Write out the text of all the entries below without changing a word, and leave out the picture lines.

→ **MATERIAL SUPPLIED**

-=-=-

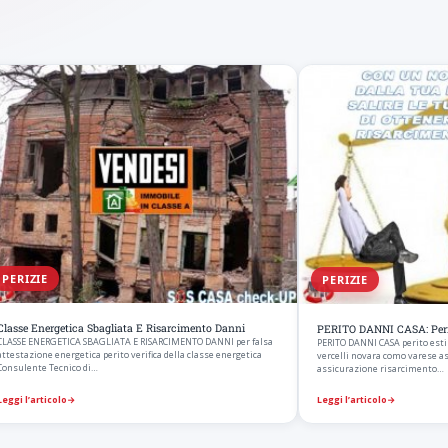
PERIZIE
PERIZIE
Classe Energetica Sbagliata E Risarcimento Danni
PERITO DANNI CASA: Peri
CLASSE ENERGETICA SBAGLIATA E RISARCIMENTO DANNI per falsa
PERITO DANNI CASA perito esti
attestazione energetica perito verifica della classe energetica
vercelli novara como varese a
Consulente Tecnico di…
assicurazione risarcimento…
Leggi l’articolo
→
Leggi l’articolo
→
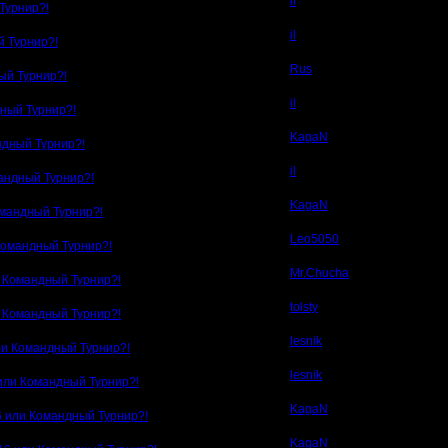
il
Турнир?!
il
й Турнир?!
Rus
ый Турнир?!
il
дный Турнир?!
KagaN
ндный Турнир?!
il
андный Турнир?!
KagaN
омандный Турнир?!
Leo5050
Командный Турнир?!
Mr.Chucha
и Командный Турнир?!
tolsty
и Командный Турнир?!
lesnik
ли Командный Турнир?!
lesnik
 или Командный Турнир?!
KagaN
6 или Командный Турнир?!
KagaN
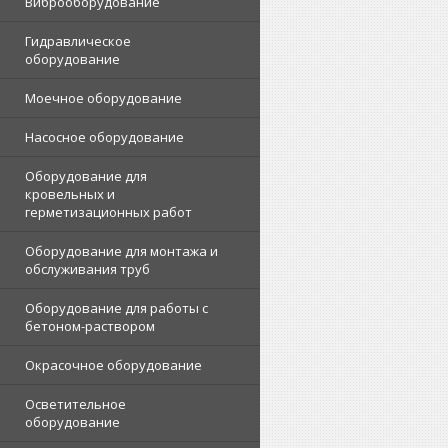
Виброоборудование
Гидравлическое
оборудование
Моечное оборудование
Насосное оборудование
Оборудование для
кровельных и
герметизационных работ
Оборудование для монтажа и
обслуживания труб
Оборудование для работы с
бетоном-раствором
Окрасочное оборудование
Осветительное
оборудование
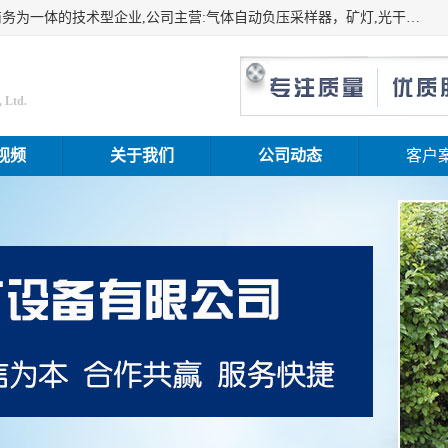
山东振达工矿设备有限公司是集科研开发、生产加工、电子商务为一体的技术型企业,公司主营:气体自动负压采样器，矿灯,光干涉甲烷测定器及其校验仪,甲烷报警仪及其校验装置,甲烷传感器校验装置,粉尘校验装置,煤尘爆炸校验装置,高压水表,三点测径规,圆型规,钢规磨耗仪,第四种检查器,内距尺,轮径尺,样板等铁路配件仪表,矿用设备等产品.
 Ltd.
视频
关于我们
公司动态
客户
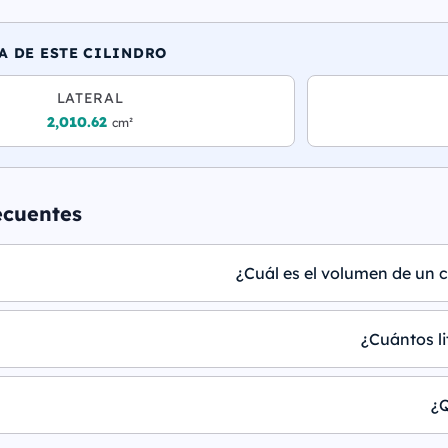
A DE ESTE CILINDRO
LATERAL
2,010.62
cm²
ecuentes
¿Cuál es el volumen de un c
¿Cuántos li
¿Q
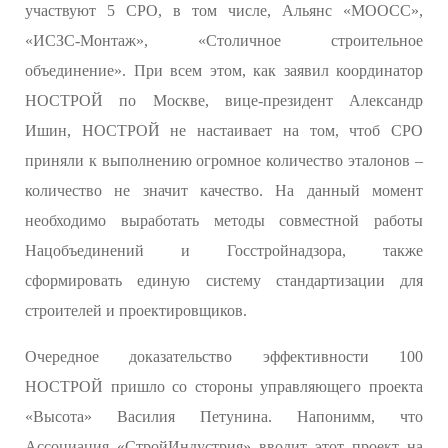
участвуют 5 СРО, в том числе, Альянс «МООСС»,
«ИСЗС-Монтаж», «Столичное строительное
объединение». При всем этом, как заявил координатор
НОСТРОЙ по Москве, вице-президент Александр
Ишин, НОСТРОЙ не настаивает на том, чтоб СРО
приняли к выполнению огромное количество эталонов –
количество не значит качество. На данный момент
необходимо выработать методы совместной работы
Нацобъединений и Госстройнадзора, также
сформировать единую систему стандартизации для
строителей и проектировщиков.
Очередное доказательство эффективности 100
НОСТРОЙ пришло со стороны управляющего проекта
«Высота» Василия Петунина. Напонимм, что
Ассоциация «СтройИндустрия» вводит этот проект на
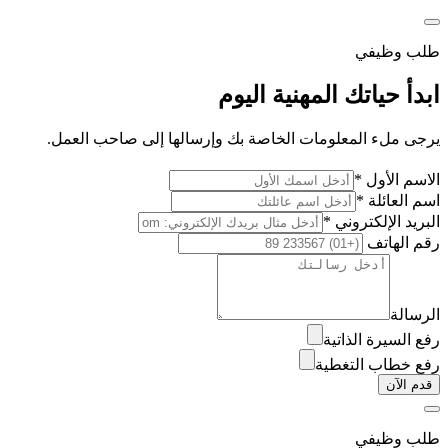
طلب وظيفي
ابدأ حياتك المهنية اليوم
يرجى ملء المعلومات الخاصة بك وإرسالها إلى صاحب العمل.
الاسم الأول *
اسم العائلة *
البريد الإلكتروني *
رقم الهاتف
الرسالة
رفع السيرة الذاتية
رفع خطاب التغطية
قدم الآن
طلب وظيفي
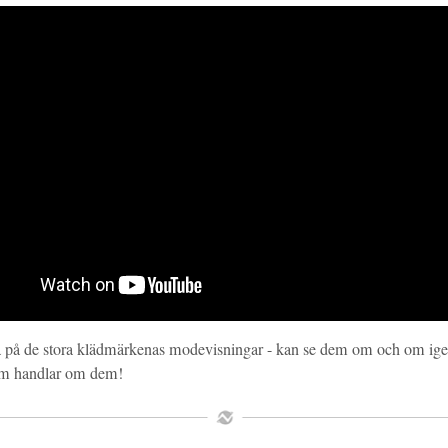
itta på de stora klädmärkenas modevisningar - kan se dem om och om igen
som handlar om dem!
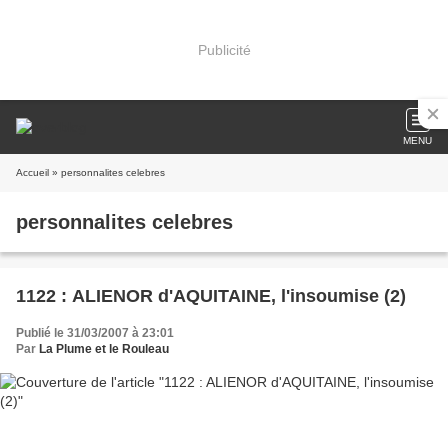
Publicité
MENU
Accueil
» personnalites celebres
personnalites celebres
1122 : ALIENOR d'AQUITAINE, l'insoumise (2)
Publié le 31/03/2007 à 23:01
Par
La Plume et le Rouleau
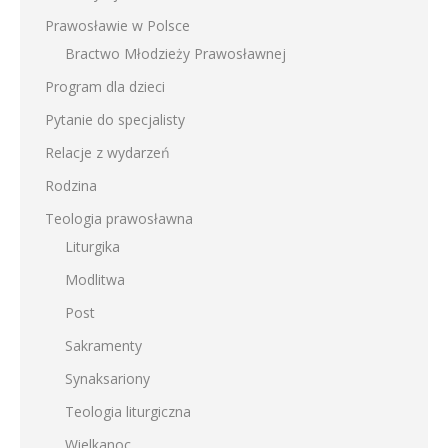
Prawosławie w Polsce
Bractwo Młodzieży Prawosławnej
Program dla dzieci
Pytanie do specjalisty
Relacje z wydarzeń
Rodzina
Teologia prawosławna
Liturgika
Modlitwa
Post
Sakramenty
Synaksariony
Teologia liturgiczna
Wielkanoc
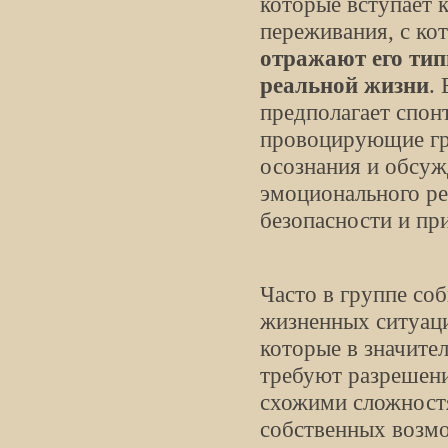
которые вступает 
переживания, с кот
отражают его тип
реальной жизни
.
предполагает спон
провоцирующие гр
осознания и обсу
эмоционального ре
безопасности и пр
Часто в группе со
жизненных ситуац
которые в значите
требуют разрешени
схожими сложностя
собственных возм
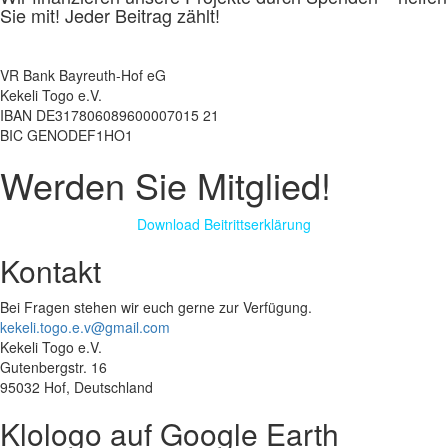
Sie mit! Jeder Beitrag zählt!
VR Bank Bayreuth-Hof eG
Kekeli Togo e.V.
IBAN DE317806089600007015 21
BIC GENODEF1HO1
Werden Sie Mitglied!
Download Beitrittserklärung
Kontakt
Bei Fragen stehen wir euch gerne zur Verfügung.
kekeli.togo.e.v@gmail.com
Kekeli Togo e.V.
Gutenbergstr. 16
95032 Hof, Deutschland
Klologo auf Google Earth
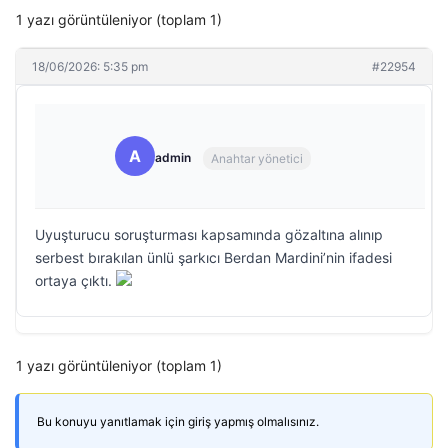
1 yazı görüntüleniyor (toplam 1)
18/06/2026: 5:35 pm
#22954
A
admin
Anahtar yönetici
Uyuşturucu soruşturması kapsamında gözaltına alınıp
serbest bırakılan ünlü şarkıcı Berdan Mardini’nin ifadesi
ortaya çıktı.
1 yazı görüntüleniyor (toplam 1)
Bu konuyu yanıtlamak için giriş yapmış olmalısınız.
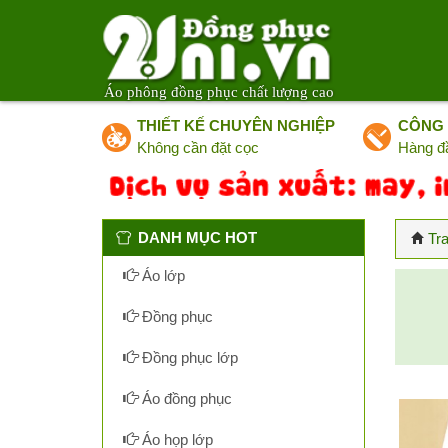
Áo phông đồng phục chất lượng cao
THIẾT KẾ CHUYÊN NGHIỆP
CÔNG 
Không cần đặt cọc
Hàng đ
DANH MỤC HOT
Tr
Áo lớp
Đồng phục
Đồng phục lớp
Áo đồng phục
Áo họp lớp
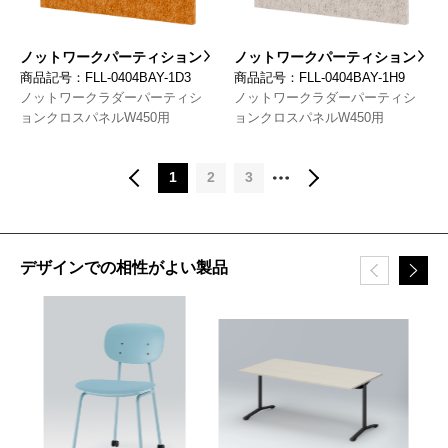
ノットワークパーティション
ノットワークパーティション
商品記号：FLL-0404BAY-1D3
商品記号：FLL-0404BAY-1H9
ノットワークラダーパーティシ
ノットワークラダーパーティシ
ョンクロスパネルW450用
ョンクロスパネルW450用
1
2
3
デザインでの相性がよい製品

-=-=-

→ **SOLUTION TO THIS EXERCISE**
PERIZIE
PERIZIE
Classe Energetica Sbagliata E Risarcimento Danni
PERITO DANNI CASA: Peri
CLASSE ENERGETICA SBAGLIATA E RISARCIMENTO DANNI per falsa
PERITO DANNI CASA perito esti
attestazione energetica perito verifica della classe energetica
vercelli novara como varese a
Consulente Tecnico di…
assicurazione risarcimento…
Leggi l’articolo
→
Leggi l’articolo
→
il
Турнир?!
il
й Турнир?!
Rus
ый Турнир?!
il
дный Турнир?!
KagaN
ндный Турнир?!
il
андный Турнир?!
KagaN
омандный Турнир?!
Leo5050
Командный Турнир?!
Mr.Chucha
и Командный Турнир?!
tolsty
и Командный Турнир?!
lesnik
ли Командный Турнир?!
lesnik
 или Командный Турнир?!
KagaN
6 или Командный Турнир?!
KagaN
Виброоборудование
Гидравлическое
оборудование
Моечное оборудование
Насосное оборудование
Оборудование для
кровельных и
герметизационных работ
Оборудование для монтажа и
обслуживания труб
Оборудование для работы с
бетоном-раствором
Окрасочное оборудование
Осветительное
оборудование
山东振达工矿设备有限公司是集科研开发、生产加工、电子商务为一体的技术型企业,公司主营:气体自动负压采样器，矿灯,光干涉甲烷测定器及其校验仪,甲烷报警仪及其校验装置,甲烷传感器校验装置,粉尘校验装置,煤尘爆炸校验装置,高压水表,三点测径规,圆型规,钢规磨耗仪,第四种检查器,内距尺,轮径尺,样板等铁路配件仪表,矿用设备等产品.
 Ltd.
视频
关于我们
公司动态
客户
A DE ESTE CILINDRO
LATERAL
2,010.62
cm²
ecuentes
¿Cuál es el volumen de un c
¿Cuántos li
¿Q
участвуют 5 СРО, в том числе, Альянс «МООСС»,
«ИСЗС-Монтаж», «Столичное строительное
объединение». При всем этом, как заявил координатор
НОСТРОЙ по Москве, вице-президент Александр
Ишин, НОСТРОЙ не настаивает на том, чтоб СРО
приняли к выполнению огромное количество эталонов –
количество не значит качество. На данный момент
необходимо выработать методы совместной работы
Нацобъединений и Госстройнадзора, также
сформировать единую систему стандартизации для
строителей и проектировщиков.
Очередное доказательство эффективности 100
НОСТРОЙ пришло со стороны управляющего проекта
«Высота» Василия Петунина. Напонимм, что
Ассоциация «СтройИндустрия» вводит этот проект на
طلب وظيفي
ابدأ حياتك المهنية اليوم
يرجى ملء المعلومات الخاصة بك وإرسالها إلى صاحب العمل.
الاسم الأول *
اسم العائلة *
البريد الإلكتروني *
رقم الهاتف
الرسالة
رفع السيرة الذاتية
رفع خطاب التغطية
قدم الآن
طلب وظيفي
itta på de stora klädmärkenas modevisningar - kan se dem om och om igen
som handlar om dem!
Publicité
MENU
Accueil
» personnalites celebres
personnalites celebres
1122 : ALIENOR d'AQUITAINE, l'insoumise (2)
Publié le 31/03/2007 à 23:01
Par
La Plume et le Rouleau
Prawosławie w Polsce
Bractwo Młodzieży Prawosławnej
Program dla dzieci
Pytanie do specjalisty
Relacje z wydarzeń
Rodzina
Teologia prawosławna
Liturgika
Modlitwa
Post
Sakramenty
Synaksariony
Teologia liturgiczna
Wielkanoc
которые вступает 
переживания, с кот
отражают его тип
реальной жизни
.
предполагает спон
провоцирующие гр
осознания и обсу
эмоционального ре
безопасности и пр
Часто в группе со
жизненных ситуац
которые в значите
требуют разрешени
схожими сложностя
собственных возм
Sie mit! Jeder Beitrag zählt!
VR Bank Bayreuth-Hof eG
Kekeli Togo e.V.
IBAN DE317806089600007015 21
BIC GENODEF1HO1
Werden Sie Mitglied!
Download Beitrittserklärung
Kontakt
Bei Fragen stehen wir euch gerne zur Verfügung.
kekeli.togo.e.v@gmail.com
Kekeli Togo e.V.
Gutenbergstr. 16
95032 Hof, Deutschland
Klologo auf Google Earth
1 yazı görüntüleniyor (toplam 1)
18/06/2026: 5:35 pm
#22954
A
admin
Anahtar yönetici
Uyuşturucu soruşturması kapsamında gözaltına alınıp
serbest bırakılan ünlü şarkıcı Berdan Mardini’nin ifadesi
ortaya çıktı.
1 yazı görüntüleniyor (toplam 1)
Bu konuyu yanıtlamak için giriş yapmış olmalısınız.
Áo phông đồng phục chất lượng cao
THIẾT KẾ CHUYÊN NGHIỆP
CÔNG 
Không cần đặt cọc
Hàng đ
DANH MỤC HOT
Tr
Áo lớp
Đồng phục
Đồng phục lớp
Áo đồng phục
Áo họp lớp
ノットワークパーティション
ノットワークパーティション
商品記号：FLL-0404BAY-1D3
商品記号：FLL-0404BAY-1H9
ノットワークラダーパーティシ
ノットワークラダーパーティシ
ョンクロスパネルW450用
ョンクロスパネルW450用
1
2
3
デザインでの相性がよい製品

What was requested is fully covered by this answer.